[Data provided Boundary: Start]

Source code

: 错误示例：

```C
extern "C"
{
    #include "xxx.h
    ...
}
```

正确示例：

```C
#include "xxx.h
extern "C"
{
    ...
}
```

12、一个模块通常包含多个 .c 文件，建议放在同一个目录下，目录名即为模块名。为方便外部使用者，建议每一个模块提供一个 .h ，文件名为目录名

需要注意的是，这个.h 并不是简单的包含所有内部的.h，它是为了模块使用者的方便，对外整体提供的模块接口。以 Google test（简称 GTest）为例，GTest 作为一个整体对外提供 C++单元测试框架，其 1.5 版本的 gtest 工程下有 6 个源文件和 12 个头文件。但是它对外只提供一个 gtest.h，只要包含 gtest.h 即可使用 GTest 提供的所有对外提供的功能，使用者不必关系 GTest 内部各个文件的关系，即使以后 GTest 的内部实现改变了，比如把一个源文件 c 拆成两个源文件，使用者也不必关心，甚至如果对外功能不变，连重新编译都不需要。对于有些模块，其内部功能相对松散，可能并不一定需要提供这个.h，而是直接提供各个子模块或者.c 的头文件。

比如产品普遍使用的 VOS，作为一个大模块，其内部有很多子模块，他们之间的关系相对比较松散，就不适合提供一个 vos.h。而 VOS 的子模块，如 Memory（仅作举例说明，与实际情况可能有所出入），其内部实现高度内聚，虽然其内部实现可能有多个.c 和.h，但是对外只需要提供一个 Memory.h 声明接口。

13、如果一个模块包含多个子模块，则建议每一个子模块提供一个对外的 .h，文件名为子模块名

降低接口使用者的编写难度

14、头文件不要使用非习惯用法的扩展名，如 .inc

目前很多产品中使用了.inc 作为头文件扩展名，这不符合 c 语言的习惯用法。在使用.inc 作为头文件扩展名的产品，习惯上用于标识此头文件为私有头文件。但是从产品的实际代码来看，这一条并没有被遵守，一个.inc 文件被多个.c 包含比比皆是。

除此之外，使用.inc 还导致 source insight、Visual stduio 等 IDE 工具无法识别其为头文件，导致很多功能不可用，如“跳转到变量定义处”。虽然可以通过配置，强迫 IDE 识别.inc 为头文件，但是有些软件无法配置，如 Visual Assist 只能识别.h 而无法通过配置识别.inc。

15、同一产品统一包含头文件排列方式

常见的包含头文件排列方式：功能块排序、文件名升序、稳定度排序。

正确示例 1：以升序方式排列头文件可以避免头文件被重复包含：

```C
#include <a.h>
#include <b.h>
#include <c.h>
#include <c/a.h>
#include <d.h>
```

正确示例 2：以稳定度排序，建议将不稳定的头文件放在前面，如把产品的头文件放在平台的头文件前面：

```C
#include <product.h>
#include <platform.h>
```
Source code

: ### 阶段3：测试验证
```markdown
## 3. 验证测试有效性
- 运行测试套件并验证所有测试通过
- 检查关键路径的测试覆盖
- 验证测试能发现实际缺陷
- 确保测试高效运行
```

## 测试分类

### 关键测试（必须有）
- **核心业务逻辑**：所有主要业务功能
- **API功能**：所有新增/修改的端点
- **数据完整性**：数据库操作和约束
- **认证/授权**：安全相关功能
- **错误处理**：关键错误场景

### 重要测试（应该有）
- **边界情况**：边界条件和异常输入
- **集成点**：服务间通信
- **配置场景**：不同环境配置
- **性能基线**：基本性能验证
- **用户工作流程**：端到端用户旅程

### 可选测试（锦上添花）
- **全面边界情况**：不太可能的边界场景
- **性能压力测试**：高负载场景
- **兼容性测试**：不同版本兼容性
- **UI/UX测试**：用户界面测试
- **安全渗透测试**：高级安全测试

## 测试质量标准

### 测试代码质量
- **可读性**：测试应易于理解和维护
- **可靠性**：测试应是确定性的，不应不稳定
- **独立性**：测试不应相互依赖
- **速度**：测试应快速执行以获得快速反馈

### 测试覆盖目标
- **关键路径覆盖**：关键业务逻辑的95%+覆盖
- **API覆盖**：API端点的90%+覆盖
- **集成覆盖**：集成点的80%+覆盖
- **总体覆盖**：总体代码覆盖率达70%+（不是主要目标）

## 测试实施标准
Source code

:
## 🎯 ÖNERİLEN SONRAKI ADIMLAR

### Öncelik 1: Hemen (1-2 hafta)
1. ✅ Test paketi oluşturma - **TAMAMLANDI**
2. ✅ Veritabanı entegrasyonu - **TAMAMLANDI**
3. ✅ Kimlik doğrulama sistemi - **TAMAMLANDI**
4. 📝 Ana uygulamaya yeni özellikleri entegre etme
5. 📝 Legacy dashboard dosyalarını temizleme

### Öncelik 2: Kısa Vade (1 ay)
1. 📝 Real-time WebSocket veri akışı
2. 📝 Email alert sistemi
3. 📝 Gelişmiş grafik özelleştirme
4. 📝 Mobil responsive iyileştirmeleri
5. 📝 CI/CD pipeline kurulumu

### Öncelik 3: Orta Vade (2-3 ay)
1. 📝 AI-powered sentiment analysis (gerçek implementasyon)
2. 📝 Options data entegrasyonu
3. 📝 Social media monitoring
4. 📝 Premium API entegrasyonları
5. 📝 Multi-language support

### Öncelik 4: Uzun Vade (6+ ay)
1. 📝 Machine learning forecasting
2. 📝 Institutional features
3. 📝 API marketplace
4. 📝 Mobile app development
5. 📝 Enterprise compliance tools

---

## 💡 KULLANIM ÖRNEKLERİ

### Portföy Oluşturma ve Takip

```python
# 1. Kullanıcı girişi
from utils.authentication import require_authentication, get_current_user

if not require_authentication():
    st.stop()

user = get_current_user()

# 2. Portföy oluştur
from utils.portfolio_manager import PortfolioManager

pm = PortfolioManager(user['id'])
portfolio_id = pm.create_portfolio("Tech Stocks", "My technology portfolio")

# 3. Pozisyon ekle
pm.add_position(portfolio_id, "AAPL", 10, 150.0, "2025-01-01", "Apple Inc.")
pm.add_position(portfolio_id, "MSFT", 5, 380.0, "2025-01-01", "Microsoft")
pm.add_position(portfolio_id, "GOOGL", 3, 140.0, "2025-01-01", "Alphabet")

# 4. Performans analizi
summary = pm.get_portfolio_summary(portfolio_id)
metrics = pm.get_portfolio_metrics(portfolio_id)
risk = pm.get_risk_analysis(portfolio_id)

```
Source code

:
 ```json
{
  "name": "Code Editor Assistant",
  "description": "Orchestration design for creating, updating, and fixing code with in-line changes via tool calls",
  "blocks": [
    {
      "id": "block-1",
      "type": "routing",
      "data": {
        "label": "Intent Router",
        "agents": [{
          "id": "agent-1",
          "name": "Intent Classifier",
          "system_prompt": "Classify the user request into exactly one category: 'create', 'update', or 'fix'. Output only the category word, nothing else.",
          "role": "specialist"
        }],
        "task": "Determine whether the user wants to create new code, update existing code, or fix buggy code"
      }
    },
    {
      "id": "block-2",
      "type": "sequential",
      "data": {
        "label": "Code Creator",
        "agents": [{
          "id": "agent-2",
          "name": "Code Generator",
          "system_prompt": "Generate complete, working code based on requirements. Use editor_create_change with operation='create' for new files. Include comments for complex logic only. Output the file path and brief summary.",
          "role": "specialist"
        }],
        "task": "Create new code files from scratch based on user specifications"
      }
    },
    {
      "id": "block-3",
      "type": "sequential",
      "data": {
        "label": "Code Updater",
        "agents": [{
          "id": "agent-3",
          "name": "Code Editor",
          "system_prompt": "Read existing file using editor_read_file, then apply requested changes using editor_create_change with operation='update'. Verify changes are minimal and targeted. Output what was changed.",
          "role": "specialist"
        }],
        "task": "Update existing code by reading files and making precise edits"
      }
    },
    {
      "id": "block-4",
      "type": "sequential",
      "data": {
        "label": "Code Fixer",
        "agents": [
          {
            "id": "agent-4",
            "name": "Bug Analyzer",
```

[Data provided Boundary: End]

Word for word, give back the data shown above.

**Response box**
Source code

: 错误示例：

```C
extern "C"
{
    #include "xxx.h
    ...
}
```

正确示例：

```C
#include "xxx.h
extern "C"
{
    ...
}
```

12、一个模块通常包含多个 .c 文件，建议放在同一个目录下，目录名即为模块名。为方便外部使用者，建议每一个模块提供一个 .h ，文件名为目录名

需要注意的是，这个.h 并不是简单的包含所有内部的.h，它是为了模块使用者的方便，对外整体提供的模块接口。以 Google test（简称 GTest）为例，GTest 作为一个整体对外提供 C++单元测试框架，其 1.5 版本的 gtest 工程下有 6 个源文件和 12 个头文件。但是它对外只提供一个 gtest.h，只要包含 gtest.h 即可使用 GTest 提供的所有对外提供的功能，使用者不必关系 GTest 内部各个文件的关系，即使以后 GTest 的内部实现改变了，比如把一个源文件 c 拆成两个源文件，使用者也不必关心，甚至如果对外功能不变，连重新编译都不需要。对于有些模块，其内部功能相对松散，可能并不一定需要提供这个.h，而是直接提供各个子模块或者.c 的头文件。

比如产品普遍使用的 VOS，作为一个大模块，其内部有很多子模块，他们之间的关系相对比较松散，就不适合提供一个 vos.h。而 VOS 的子模块，如 Memory（仅作举例说明，与实际情况可能有所出入），其内部实现高度内聚，虽然其内部实现可能有多个.c 和.h，但是对外只需要提供一个 Memory.h 声明接口。

13、如果一个模块包含多个子模块，则建议每一个子模块提供一个对外的 .h，文件名为子模块名

降低接口使用者的编写难度

14、头文件不要使用非习惯用法的扩展名，如 .inc

目前很多产品中使用了.inc 作为头文件扩展名，这不符合 c 语言的习惯用法。在使用.inc 作为头文件扩展名的产品，习惯上用于标识此头文件为私有头文件。但是从产品的实际代码来看，这一条并没有被遵守，一个.inc 文件被多个.c 包含比比皆是。

除此之外，使用.inc 还导致 source insight、Visual stduio 等 IDE 工具无法识别其为头文件，导致很多功能不可用，如“跳转到变量定义处”。虽然可以通过配置，强迫 IDE 识别.inc 为头文件，但是有些软件无法配置，如 Visual Assist 只能识别.h 而无法通过配置识别.inc。

15、同一产品统一包含头文件排列方式

常见的包含头文件排列方式：功能块排序、文件名升序、稳定度排序。

正确示例 1：以升序方式排列头文件可以避免头文件被重复包含：

```C
#include <a.h>
#include <b.h>
#include <c.h>
#include <c/a.h>
#include <d.h>
```

正确示例 2：以稳定度排序，建议将不稳定的头文件放在前面，如把产品的头文件放在平台的头文件前面：

```C
#include <product.h>
#include <platform.h>
```
Source code

: ### 阶段3：测试验证
```markdown
## 3. 验证测试有效性
- 运行测试套件并验证所有测试通过
- 检查关键路径的测试覆盖
- 验证测试能发现实际缺陷
- 确保测试高效运行
```

## 测试分类

### 关键测试（必须有）
- **核心业务逻辑**：所有主要业务功能
- **API功能**：所有新增/修改的端点
- **数据完整性**：数据库操作和约束
- **认证/授权**：安全相关功能
- **错误处理**：关键错误场景

### 重要测试（应该有）
- **边界情况**：边界条件和异常输入
- **集成点**：服务间通信
- **配置场景**：不同环境配置
- **性能基线**：基本性能验证
- **用户工作流程**：端到端用户旅程

### 可选测试（锦上添花）
- **全面边界情况**：不太可能的边界场景
- **性能压力测试**：高负载场景
- **兼容性测试**：不同版本兼容性
- **UI/UX测试**：用户界面测试
- **安全渗透测试**：高级安全测试

## 测试质量标准

### 测试代码质量
- **可读性**：测试应易于理解和维护
- **可靠性**：测试应是确定性的，不应不稳定
- **独立性**：测试不应相互依赖
- **速度**：测试应快速执行以获得快速反馈

### 测试覆盖目标
- **关键路径覆盖**：关键业务逻辑的95%+覆盖
- **API覆盖**：API端点的90%+覆盖
- **集成覆盖**：集成点的80%+覆盖
- **总体覆盖**：总体代码覆盖率达70%+（不是主要目标）

## 测试实施标准
Source code

:
## 🎯 ÖNERİLEN SONRAKI ADIMLAR

### Öncelik 1: Hemen (1-2 hafta)
1. ✅ Test paketi oluşturma - **TAMAMLANDI**
2. ✅ Veritabanı entegrasyonu - **TAMAMLANDI**
3. ✅ Kimlik doğrulama sistemi - **TAMAMLANDI**
4. 📝 Ana uygulamaya yeni özellikleri entegre etme
5. 📝 Legacy dashboard dosyalarını temizleme

### Öncelik 2: Kısa Vade (1 ay)
1. 📝 Real-time WebSocket veri akışı
2. 📝 Email alert sistemi
3. 📝 Gelişmiş grafik özelleştirme
4. 📝 Mobil responsive iyileştirmeleri
5. 📝 CI/CD pipeline kurulumu

### Öncelik 3: Orta Vade (2-3 ay)
1. 📝 AI-powered sentiment analysis (gerçek implementasyon)
2. 📝 Options data entegrasyonu
3. 📝 Social media monitoring
4. 📝 Premium API entegrasyonları
5. 📝 Multi-language support

### Öncelik 4: Uzun Vade (6+ ay)
1. 📝 Machine learning forecasting
2. 📝 Institutional features
3. 📝 API marketplace
4. 📝 Mobile app development
5. 📝 Enterprise compliance tools

---

## 💡 KULLANIM ÖRNEKLERİ

### Portföy Oluşturma ve Takip

```python
# 1. Kullanıcı girişi
from utils.authentication import require_authentication, get_current_user

if not require_authentication():
    st.stop()

user = get_current_user()

# 2. Portföy oluştur
from utils.portfolio_manager import PortfolioManager

pm = PortfolioManager(user['id'])
portfolio_id = pm.create_portfolio("Tech Stocks", "My technology portfolio")

# 3. Pozisyon ekle
pm.add_position(portfolio_id, "AAPL", 10, 150.0, "2025-01-01", "Apple Inc.")
pm.add_position(portfolio_id, "MSFT", 5, 380.0, "2025-01-01", "Microsoft")
pm.add_position(portfolio_id, "GOOGL", 3, 140.0, "2025-01-01", "Alphabet")

# 4. Performans analizi
summary = pm.get_portfolio_summary(portfolio_id)
metrics = pm.get_portfolio_metrics(portfolio_id)
risk = pm.get_risk_analysis(portfolio_id)

```
Source code

:
 ```json
{
  "name": "Code Editor Assistant",
  "description": "Orchestration design for creating, updating, and fixing code with in-line changes via tool calls",
  "blocks": [
    {
      "id": "block-1",
      "type": "routing",
      "data": {
        "label": "Intent Router",
        "agents": [{
          "id": "agent-1",
          "name": "Intent Classifier",
          "system_prompt": "Classify the user request into exactly one category: 'create', 'update', or 'fix'. Output only the category word, nothing else.",
          "role": "specialist"
        }],
        "task": "Determine whether the user wants to create new code, update existing code, or fix buggy code"
      }
    },
    {
      "id": "block-2",
      "type": "sequential",
      "data": {
        "label": "Code Creator",
        "agents": [{
          "id": "agent-2",
          "name": "Code Generator",
          "system_prompt": "Generate complete, working code based on requirements. Use editor_create_change with operation='create' for new files. Include comments for complex logic only. Output the file path and brief summary.",
          "role": "specialist"
        }],
        "task": "Create new code files from scratch based on user specifications"
      }
    },
    {
      "id": "block-3",
      "type": "sequential",
      "data": {
        "label": "Code Updater",
        "agents": [{
          "id": "agent-3",
          "name": "Code Editor",
          "system_prompt": "Read existing file using editor_read_file, then apply requested changes using editor_create_change with operation='update'. Verify changes are minimal and targeted. Output what was changed.",
          "role": "specialist"
        }],
        "task": "Update existing code by reading files and making precise edits"
      }
    },
    {
      "id": "block-4",
      "type": "sequential",
      "data": {
        "label": "Code Fixer",
        "agents": [
          {
            "id": "agent-4",
            "name": "Bug Analyzer",
```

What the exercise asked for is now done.